==== Data supplied

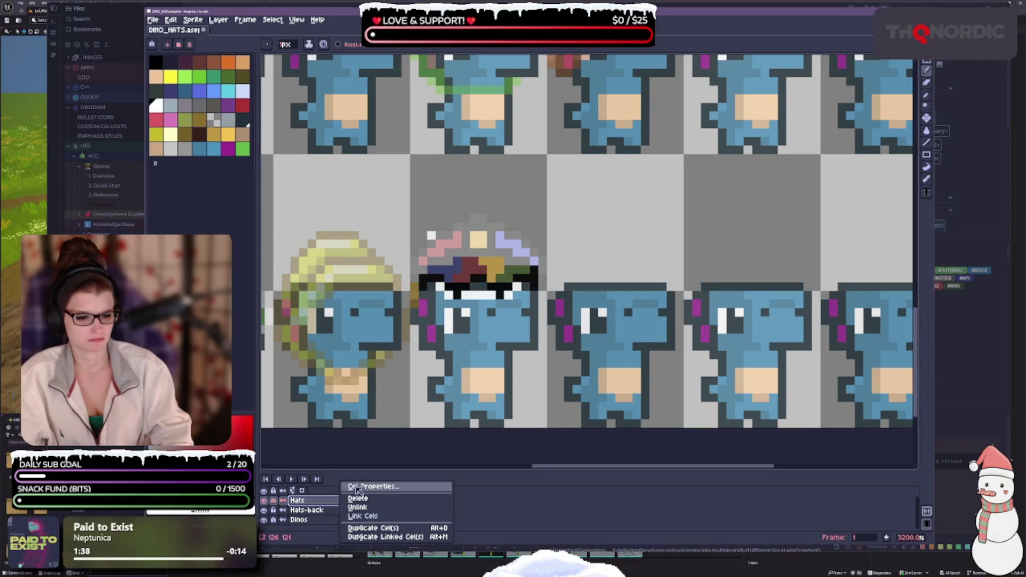
click(372, 487)
drag(771, 462, 831, 468)
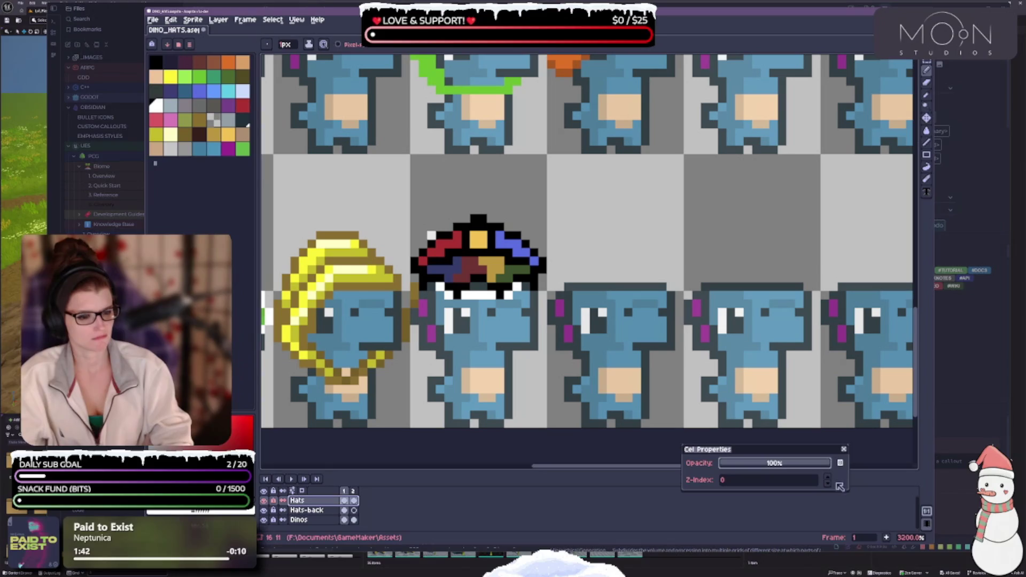
click(843, 450)
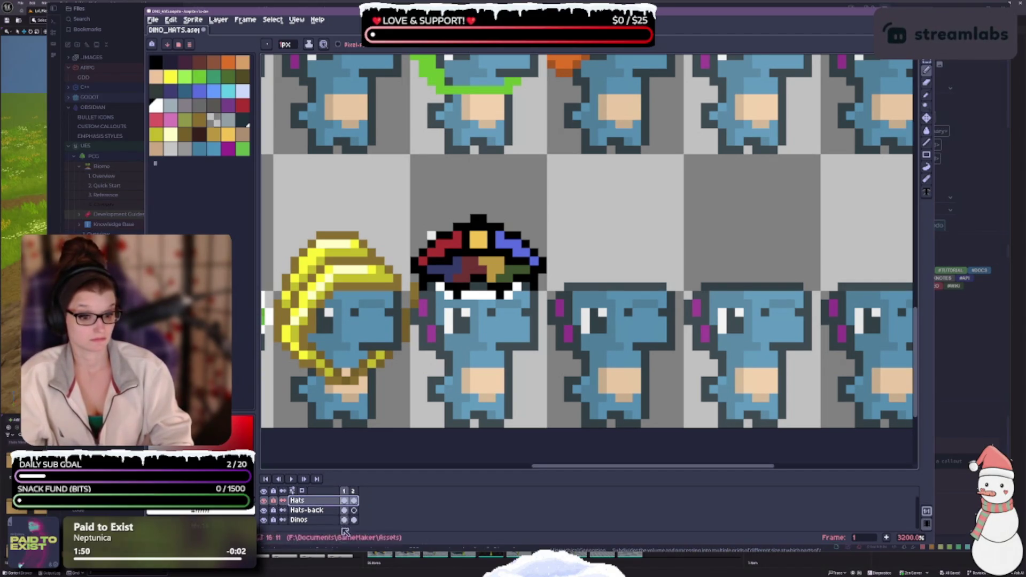
- Flip between frames 1 and 2 on Hats and Hats-back to compare the hats
click(354, 510)
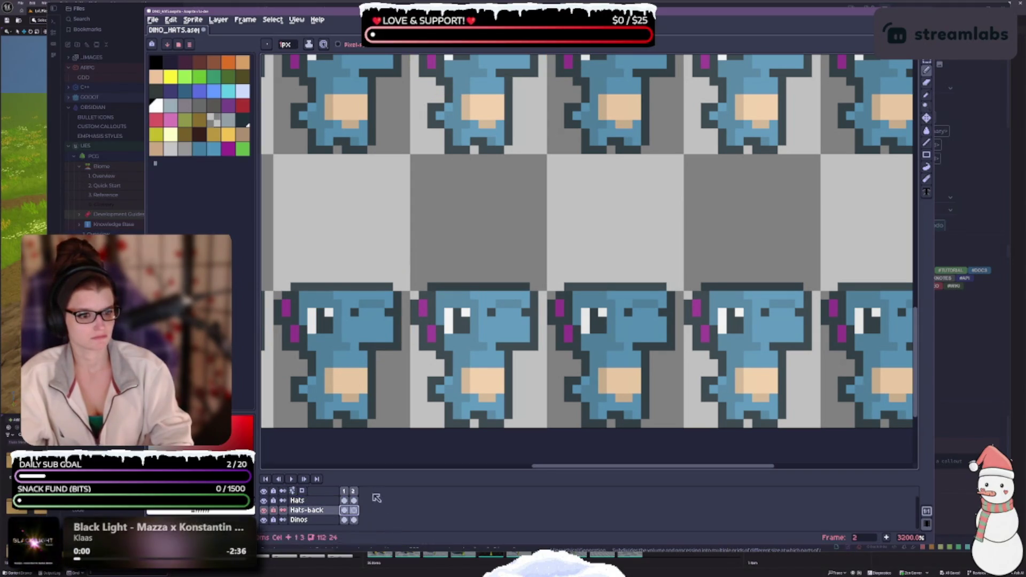
click(322, 501)
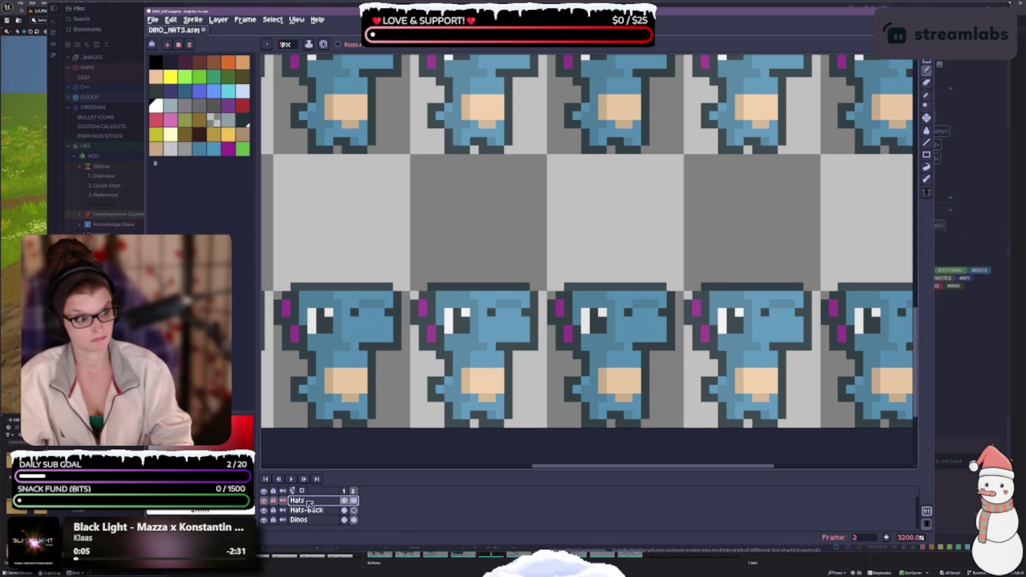
click(345, 510)
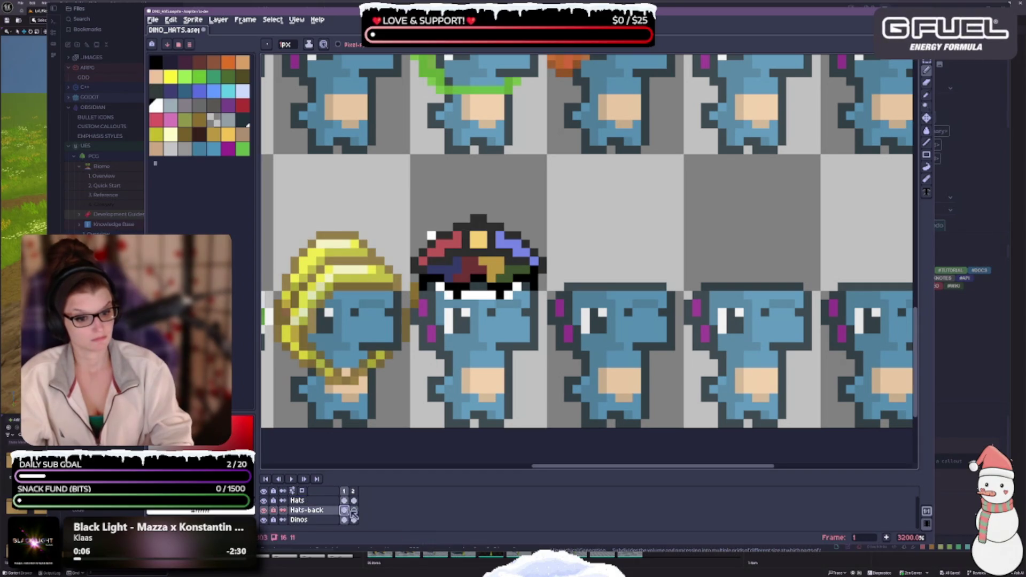
right_click(353, 510)
click(340, 474)
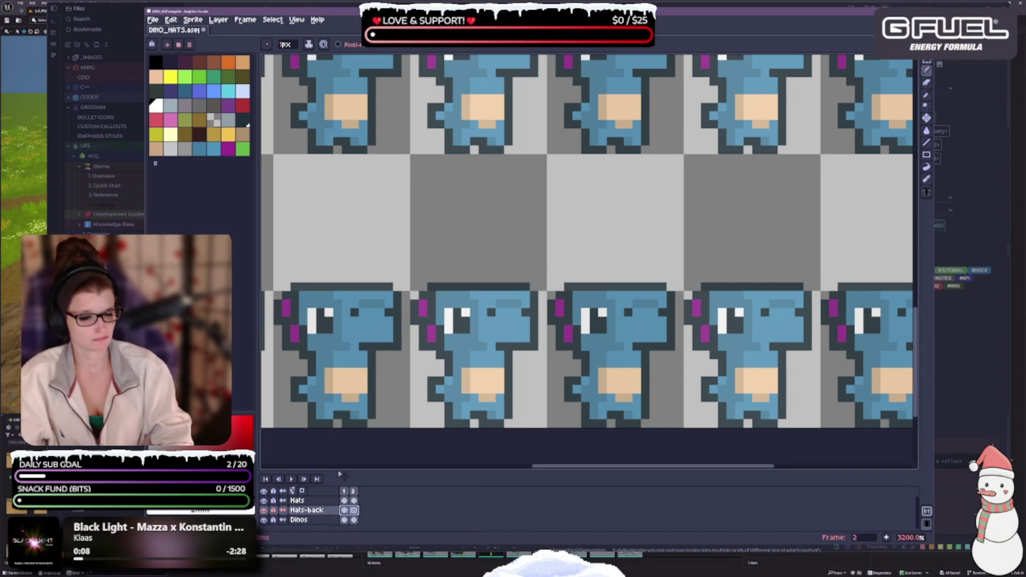
click(344, 511)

========

● What is needed: Repeat the entries exactly. Any picture is to be left out.

● Answer to the exercise:
click(372, 487)
drag(771, 462, 831, 468)
click(843, 450)
- Flip between frames 1 and 2 on Hats and Hats-back to compare the hats
click(354, 510)
click(322, 501)
click(345, 510)
right_click(353, 510)
click(340, 474)
click(344, 511)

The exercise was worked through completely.